Colas has focused on labor force participation (LFP) in his research in recent weeks, and on Tuesday noted that the all-time high for the consumer sentiment reading happens to coincide – precisely – with the peak in the participation rate, in January 2000.
In fact, the latest reading for the participation rate is 61.4%, the lowest since 1976, when the decades-long march of women into the workforce still had a long way to run. In earlier research, Colas wrote, commenting on the big drop in participation from February to April, “there is no precedent for that sort of drop in LFP back to 1948. It grinded its way higher due to rising female LFP (1970s – 1990s). It grinded its way lower as the population aged (2000 – 2015). It picked up a little as the US economy hit its last late-stage expansion (2015 – 2020).
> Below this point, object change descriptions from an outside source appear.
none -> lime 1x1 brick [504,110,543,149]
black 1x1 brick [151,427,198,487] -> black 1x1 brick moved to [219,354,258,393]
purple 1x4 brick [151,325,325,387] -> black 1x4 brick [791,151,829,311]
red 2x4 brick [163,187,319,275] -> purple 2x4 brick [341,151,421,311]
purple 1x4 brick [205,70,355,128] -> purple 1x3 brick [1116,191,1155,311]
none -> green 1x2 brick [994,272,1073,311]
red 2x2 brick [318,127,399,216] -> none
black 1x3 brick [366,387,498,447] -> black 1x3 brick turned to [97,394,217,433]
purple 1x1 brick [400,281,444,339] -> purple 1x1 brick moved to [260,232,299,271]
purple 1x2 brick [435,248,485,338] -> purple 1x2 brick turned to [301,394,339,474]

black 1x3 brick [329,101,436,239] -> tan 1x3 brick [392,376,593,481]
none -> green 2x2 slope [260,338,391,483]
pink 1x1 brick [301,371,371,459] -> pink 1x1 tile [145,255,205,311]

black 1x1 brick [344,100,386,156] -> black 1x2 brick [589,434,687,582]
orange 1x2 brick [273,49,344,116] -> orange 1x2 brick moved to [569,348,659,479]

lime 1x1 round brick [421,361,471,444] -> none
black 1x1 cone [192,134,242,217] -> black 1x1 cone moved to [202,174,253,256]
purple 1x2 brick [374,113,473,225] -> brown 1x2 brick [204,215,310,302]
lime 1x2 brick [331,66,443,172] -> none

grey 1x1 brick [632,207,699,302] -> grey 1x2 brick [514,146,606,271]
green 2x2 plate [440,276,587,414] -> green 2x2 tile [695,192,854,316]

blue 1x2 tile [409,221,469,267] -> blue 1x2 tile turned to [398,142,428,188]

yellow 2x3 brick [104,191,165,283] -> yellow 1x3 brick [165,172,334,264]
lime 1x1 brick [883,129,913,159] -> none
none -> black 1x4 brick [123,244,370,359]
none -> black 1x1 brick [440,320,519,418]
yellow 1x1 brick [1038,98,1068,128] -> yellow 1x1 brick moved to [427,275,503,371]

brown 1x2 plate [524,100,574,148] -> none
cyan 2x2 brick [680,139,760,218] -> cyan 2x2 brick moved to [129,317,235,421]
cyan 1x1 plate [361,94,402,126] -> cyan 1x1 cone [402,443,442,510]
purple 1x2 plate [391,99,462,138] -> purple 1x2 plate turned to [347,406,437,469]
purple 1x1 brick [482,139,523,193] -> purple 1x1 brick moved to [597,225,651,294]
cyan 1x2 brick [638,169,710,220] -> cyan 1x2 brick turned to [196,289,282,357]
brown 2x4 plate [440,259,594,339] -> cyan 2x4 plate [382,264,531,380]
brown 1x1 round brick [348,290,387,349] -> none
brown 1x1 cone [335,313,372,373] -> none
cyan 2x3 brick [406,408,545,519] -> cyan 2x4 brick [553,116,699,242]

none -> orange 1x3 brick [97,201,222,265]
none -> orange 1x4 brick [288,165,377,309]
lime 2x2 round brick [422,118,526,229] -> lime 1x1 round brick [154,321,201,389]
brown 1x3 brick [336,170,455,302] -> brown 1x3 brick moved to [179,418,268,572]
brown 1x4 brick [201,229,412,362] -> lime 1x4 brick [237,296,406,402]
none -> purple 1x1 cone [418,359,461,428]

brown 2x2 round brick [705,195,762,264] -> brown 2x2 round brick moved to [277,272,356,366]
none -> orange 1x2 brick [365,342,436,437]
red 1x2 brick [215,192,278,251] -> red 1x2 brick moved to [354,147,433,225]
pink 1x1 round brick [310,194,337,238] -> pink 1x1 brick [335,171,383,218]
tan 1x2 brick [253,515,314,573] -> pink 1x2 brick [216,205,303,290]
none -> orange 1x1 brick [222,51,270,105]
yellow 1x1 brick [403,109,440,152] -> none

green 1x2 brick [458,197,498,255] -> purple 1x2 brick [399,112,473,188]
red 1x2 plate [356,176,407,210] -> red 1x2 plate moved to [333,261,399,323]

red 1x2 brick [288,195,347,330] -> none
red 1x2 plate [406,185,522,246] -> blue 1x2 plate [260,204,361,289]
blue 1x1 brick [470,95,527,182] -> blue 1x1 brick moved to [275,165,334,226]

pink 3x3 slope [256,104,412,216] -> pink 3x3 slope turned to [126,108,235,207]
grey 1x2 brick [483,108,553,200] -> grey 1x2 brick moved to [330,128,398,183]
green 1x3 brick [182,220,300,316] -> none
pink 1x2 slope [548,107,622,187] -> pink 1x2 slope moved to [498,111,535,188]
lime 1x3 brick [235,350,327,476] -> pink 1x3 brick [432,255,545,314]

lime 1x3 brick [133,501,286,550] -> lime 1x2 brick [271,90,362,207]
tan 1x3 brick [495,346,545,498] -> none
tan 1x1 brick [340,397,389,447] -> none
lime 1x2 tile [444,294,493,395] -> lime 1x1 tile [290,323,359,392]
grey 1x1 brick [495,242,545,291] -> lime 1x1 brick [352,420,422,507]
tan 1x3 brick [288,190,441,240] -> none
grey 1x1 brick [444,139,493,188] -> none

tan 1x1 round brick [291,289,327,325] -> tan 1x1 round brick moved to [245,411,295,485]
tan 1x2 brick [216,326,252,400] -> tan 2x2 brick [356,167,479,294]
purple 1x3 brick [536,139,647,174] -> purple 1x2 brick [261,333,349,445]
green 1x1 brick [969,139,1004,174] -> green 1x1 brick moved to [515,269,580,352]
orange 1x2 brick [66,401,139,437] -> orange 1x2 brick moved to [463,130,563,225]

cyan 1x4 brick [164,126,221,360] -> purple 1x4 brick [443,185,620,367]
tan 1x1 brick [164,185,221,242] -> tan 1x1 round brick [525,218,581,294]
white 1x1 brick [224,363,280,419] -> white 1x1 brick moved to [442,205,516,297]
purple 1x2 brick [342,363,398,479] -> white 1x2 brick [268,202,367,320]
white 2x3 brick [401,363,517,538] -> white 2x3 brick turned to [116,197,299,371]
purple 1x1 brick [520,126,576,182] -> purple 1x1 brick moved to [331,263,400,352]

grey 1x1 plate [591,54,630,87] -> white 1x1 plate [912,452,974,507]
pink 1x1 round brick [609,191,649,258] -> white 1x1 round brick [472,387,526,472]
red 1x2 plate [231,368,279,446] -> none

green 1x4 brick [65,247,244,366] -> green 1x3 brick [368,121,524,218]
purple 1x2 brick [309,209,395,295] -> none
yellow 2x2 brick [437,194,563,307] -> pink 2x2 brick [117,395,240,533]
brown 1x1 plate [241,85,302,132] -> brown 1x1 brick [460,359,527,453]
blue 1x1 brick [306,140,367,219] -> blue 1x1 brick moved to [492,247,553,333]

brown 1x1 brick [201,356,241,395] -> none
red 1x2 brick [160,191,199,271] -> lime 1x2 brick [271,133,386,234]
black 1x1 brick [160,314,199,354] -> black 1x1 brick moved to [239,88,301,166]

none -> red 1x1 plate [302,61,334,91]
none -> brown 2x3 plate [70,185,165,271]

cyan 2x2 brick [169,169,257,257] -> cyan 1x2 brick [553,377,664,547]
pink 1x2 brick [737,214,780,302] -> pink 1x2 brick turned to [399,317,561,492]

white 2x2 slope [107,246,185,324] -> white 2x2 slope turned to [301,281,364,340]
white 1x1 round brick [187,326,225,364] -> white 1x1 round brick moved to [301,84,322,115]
But it has never, ever, just collapsed.”
Participation in the work force resonates through all kinds of other economic metrics, including the consumer sentiment print, he said on Tuesday.
“It seems to set a cap on just how confident the American consumer can be long after a recession has passed,” Colas concluded. “We don’t expect to see much good news on American consumer confidence for the remainder of 2020 because history says it takes time to improve after a shock; this does not, however, mean that the equity market is wrong in predicting its eventual recovery.”